[Raw data — start]

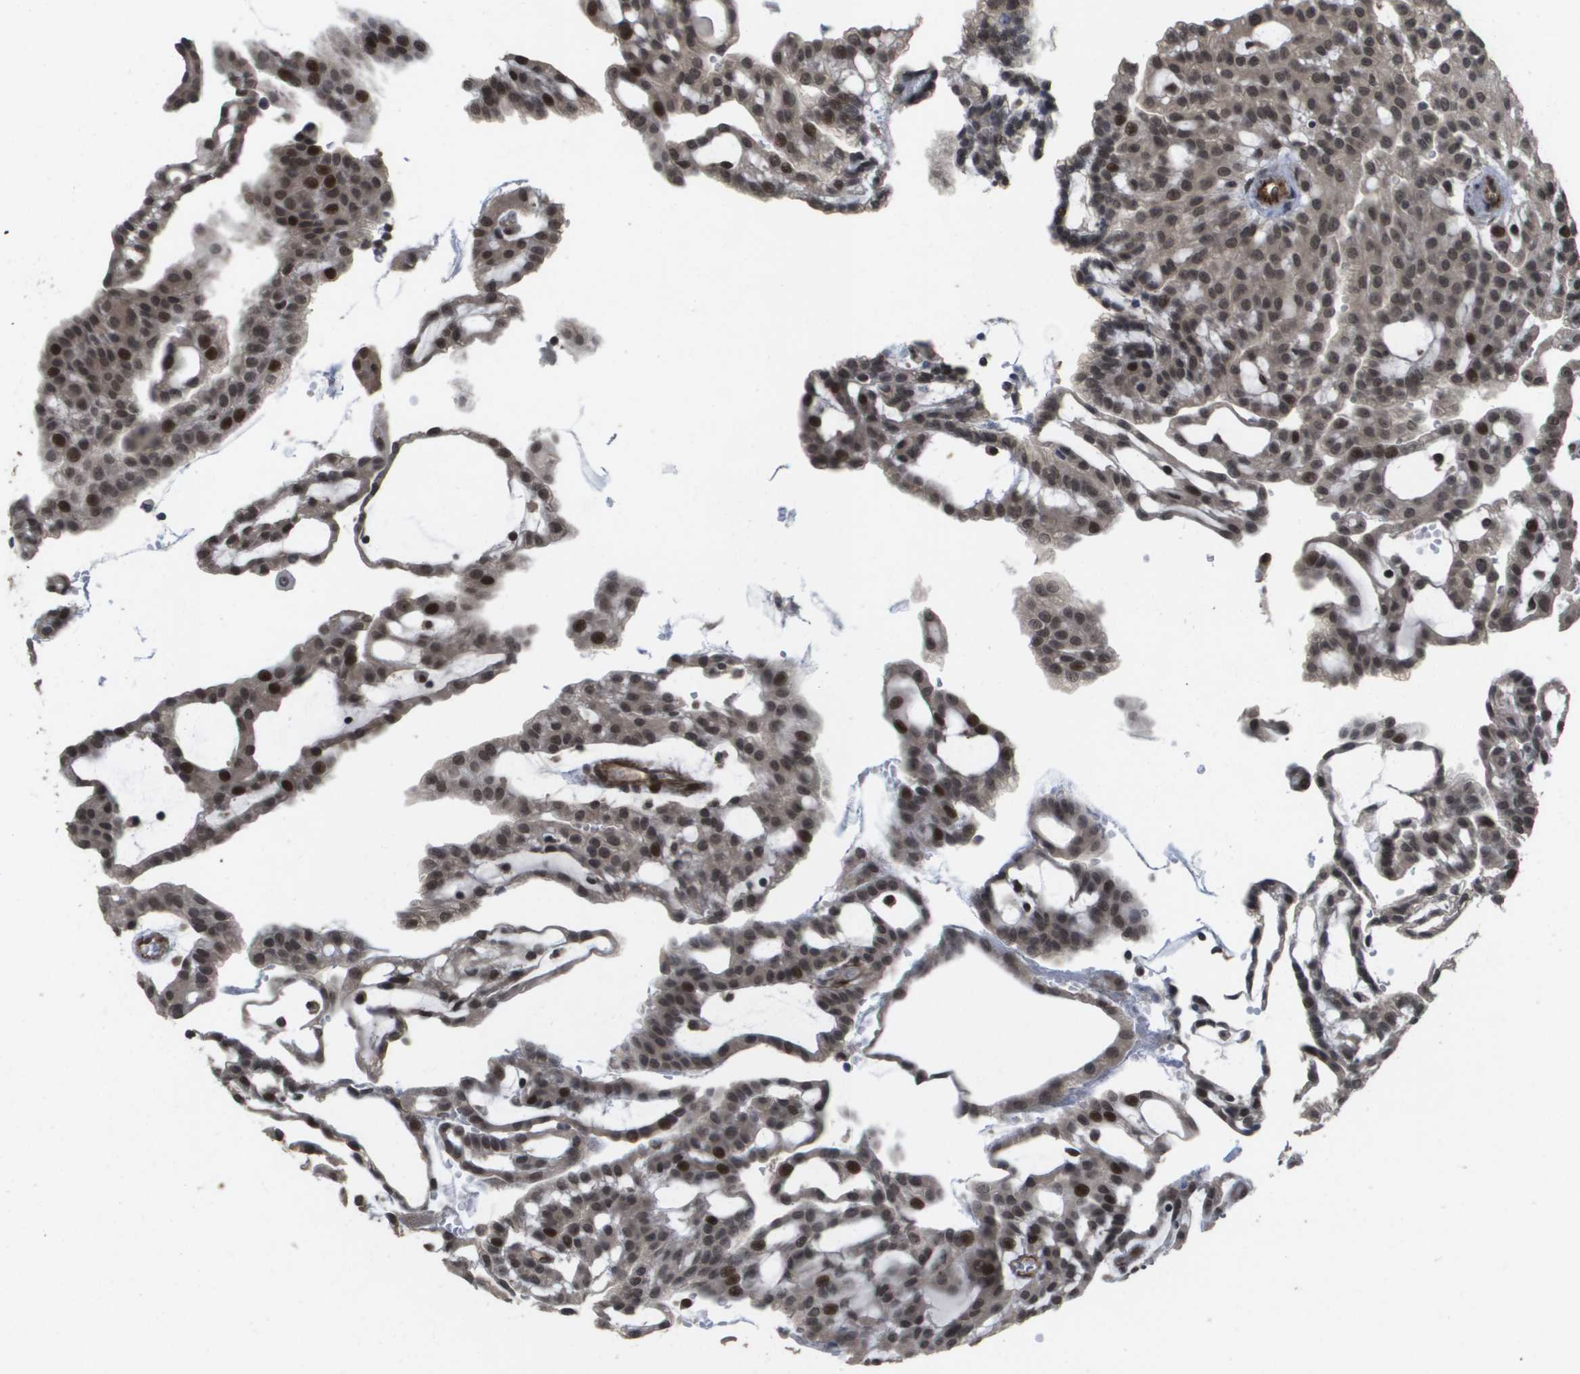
{"staining": {"intensity": "strong", "quantity": "<25%", "location": "nuclear"}, "tissue": "renal cancer", "cell_type": "Tumor cells", "image_type": "cancer", "snomed": [{"axis": "morphology", "description": "Adenocarcinoma, NOS"}, {"axis": "topography", "description": "Kidney"}], "caption": "Renal cancer stained with IHC displays strong nuclear positivity in approximately <25% of tumor cells. (Stains: DAB (3,3'-diaminobenzidine) in brown, nuclei in blue, Microscopy: brightfield microscopy at high magnification).", "gene": "KAT5", "patient": {"sex": "male", "age": 63}}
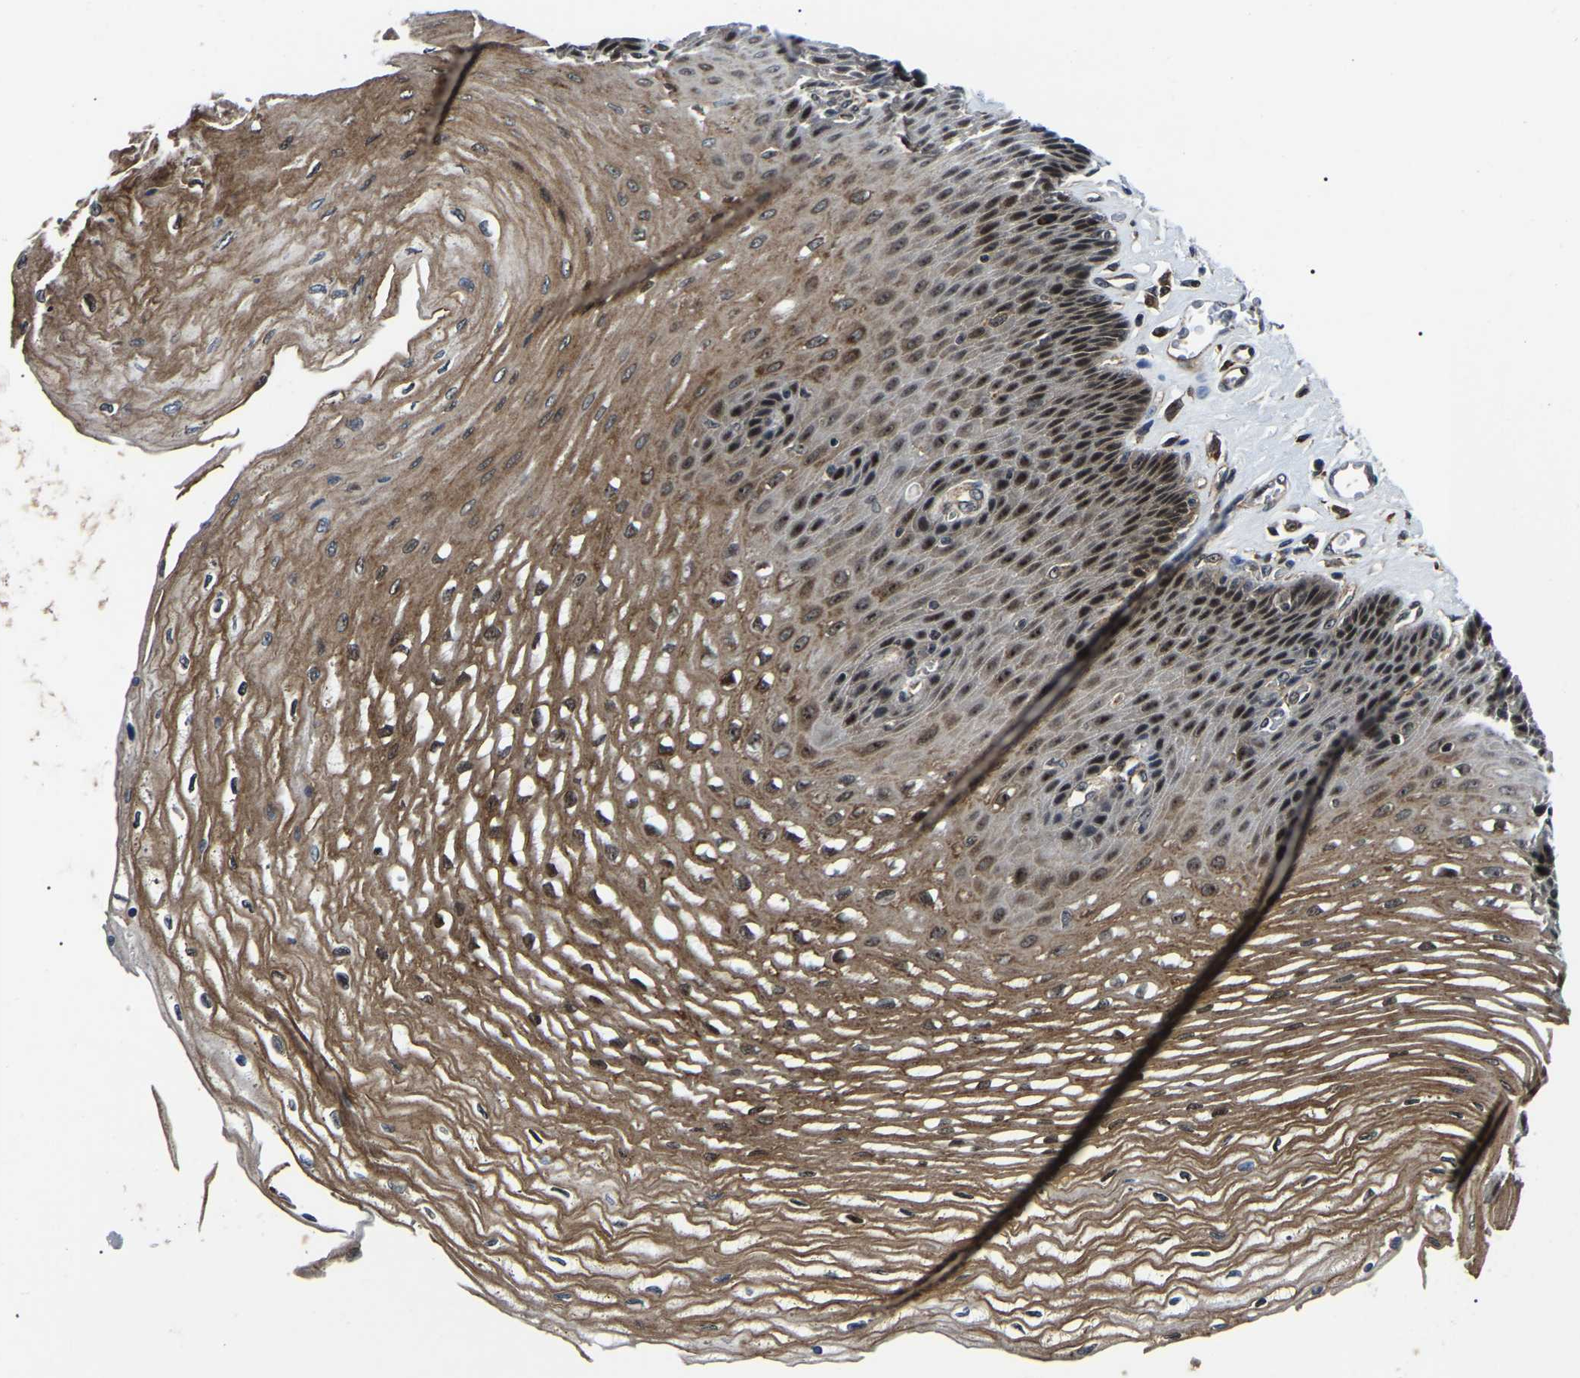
{"staining": {"intensity": "strong", "quantity": ">75%", "location": "cytoplasmic/membranous,nuclear"}, "tissue": "esophagus", "cell_type": "Squamous epithelial cells", "image_type": "normal", "snomed": [{"axis": "morphology", "description": "Normal tissue, NOS"}, {"axis": "topography", "description": "Esophagus"}], "caption": "Immunohistochemical staining of unremarkable esophagus exhibits high levels of strong cytoplasmic/membranous,nuclear expression in about >75% of squamous epithelial cells. Nuclei are stained in blue.", "gene": "RRP1B", "patient": {"sex": "female", "age": 72}}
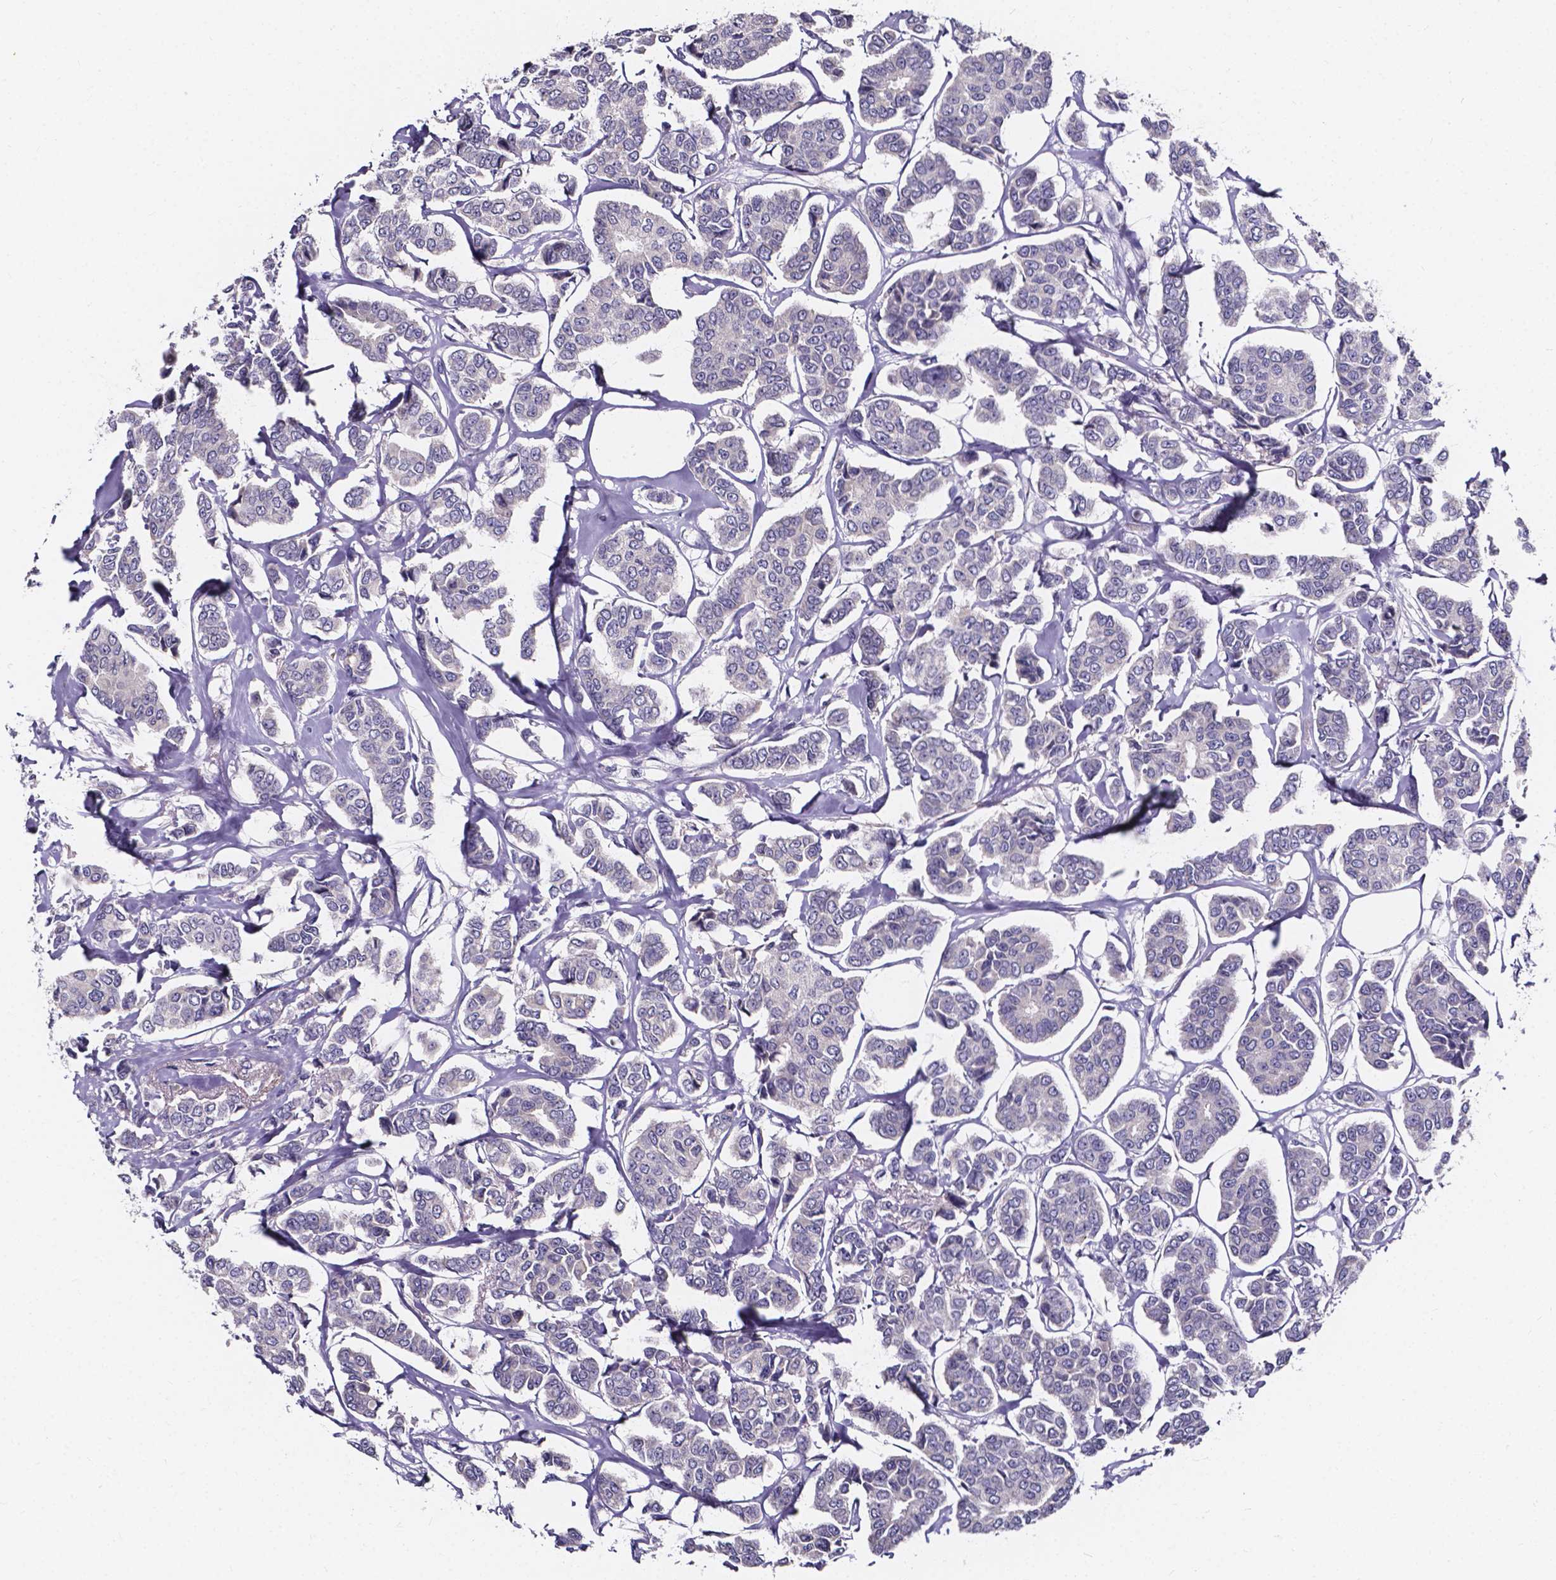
{"staining": {"intensity": "negative", "quantity": "none", "location": "none"}, "tissue": "breast cancer", "cell_type": "Tumor cells", "image_type": "cancer", "snomed": [{"axis": "morphology", "description": "Duct carcinoma"}, {"axis": "topography", "description": "Breast"}], "caption": "A high-resolution image shows immunohistochemistry (IHC) staining of breast invasive ductal carcinoma, which shows no significant staining in tumor cells. (DAB immunohistochemistry with hematoxylin counter stain).", "gene": "SPOCD1", "patient": {"sex": "female", "age": 94}}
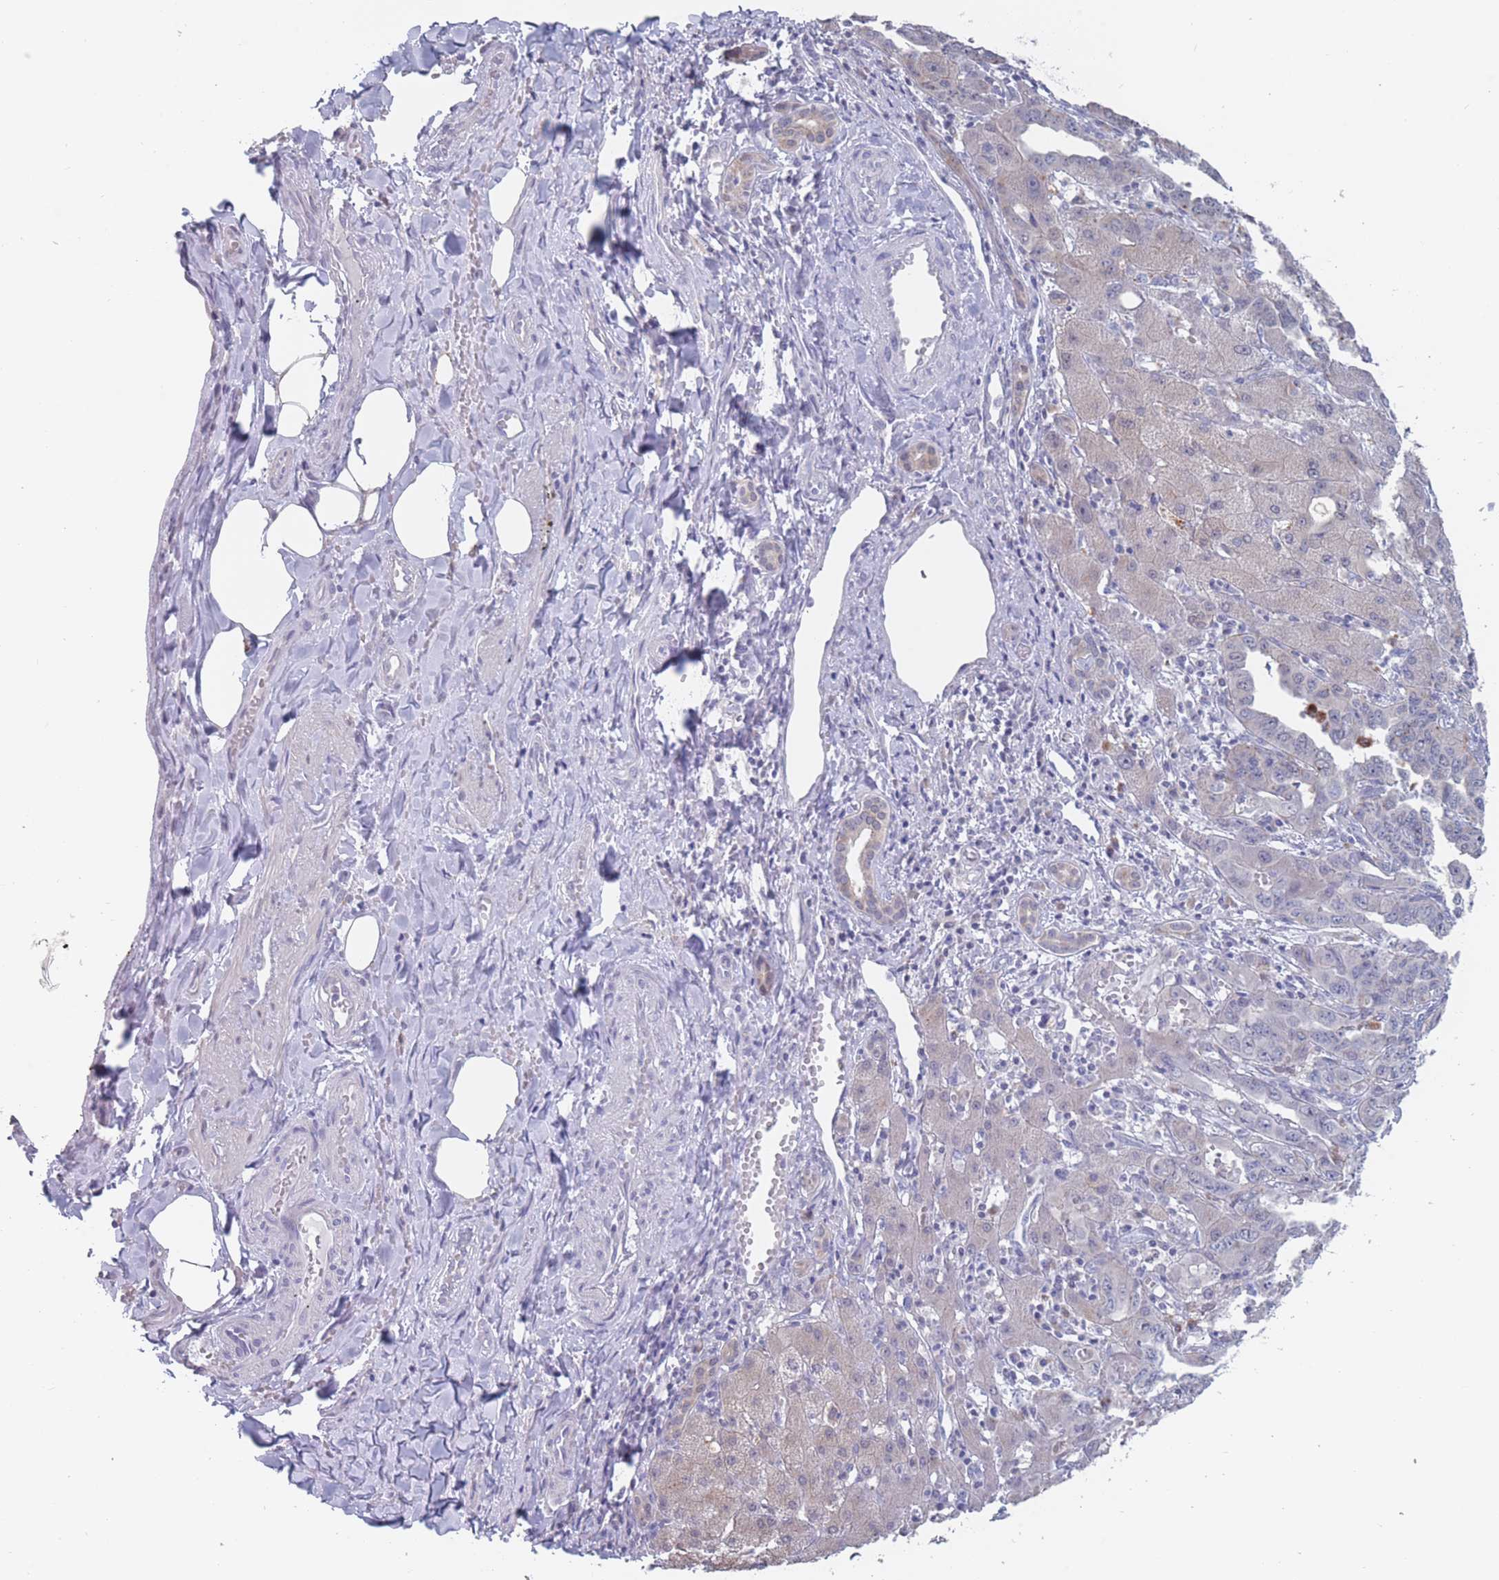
{"staining": {"intensity": "negative", "quantity": "none", "location": "none"}, "tissue": "liver cancer", "cell_type": "Tumor cells", "image_type": "cancer", "snomed": [{"axis": "morphology", "description": "Cholangiocarcinoma"}, {"axis": "topography", "description": "Liver"}], "caption": "DAB immunohistochemical staining of human liver cancer (cholangiocarcinoma) displays no significant staining in tumor cells.", "gene": "CYP51A1", "patient": {"sex": "male", "age": 59}}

[Raw data — finish]

## [Task to carry out]
The expected output is the run of lines from the one containing "high-resolution image shows" to the last line of the listing above, both included, word for word and free of pictures.

## [Output for this exercise]
{"staining": {"intensity": "negative", "quantity": "none", "location": "none"}, "tissue": "breast cancer", "cell_type": "Tumor cells", "image_type": "cancer", "snomed": [{"axis": "morphology", "description": "Duct carcinoma"}, {"axis": "topography", "description": "Breast"}], "caption": "A high-resolution image shows immunohistochemistry (IHC) staining of breast invasive ductal carcinoma, which shows no significant staining in tumor cells. (DAB immunohistochemistry with hematoxylin counter stain).", "gene": "SPOCD1", "patient": {"sex": "female", "age": 94}}
{"staining": {"intensity": "negative", "quantity": "none", "location": "none"}, "tissue": "liver cancer", "cell_type": "Tumor cells", "image_type": "cancer", "snomed": [{"axis": "morphology", "description": "Cholangiocarcinoma"}, {"axis": "topography", "description": "Liver"}], "caption": "DAB immunohistochemical staining of human liver cancer (cholangiocarcinoma) displays no significant staining in tumor cells.", "gene": "CYP51A1", "patient": {"sex": "male", "age": 59}}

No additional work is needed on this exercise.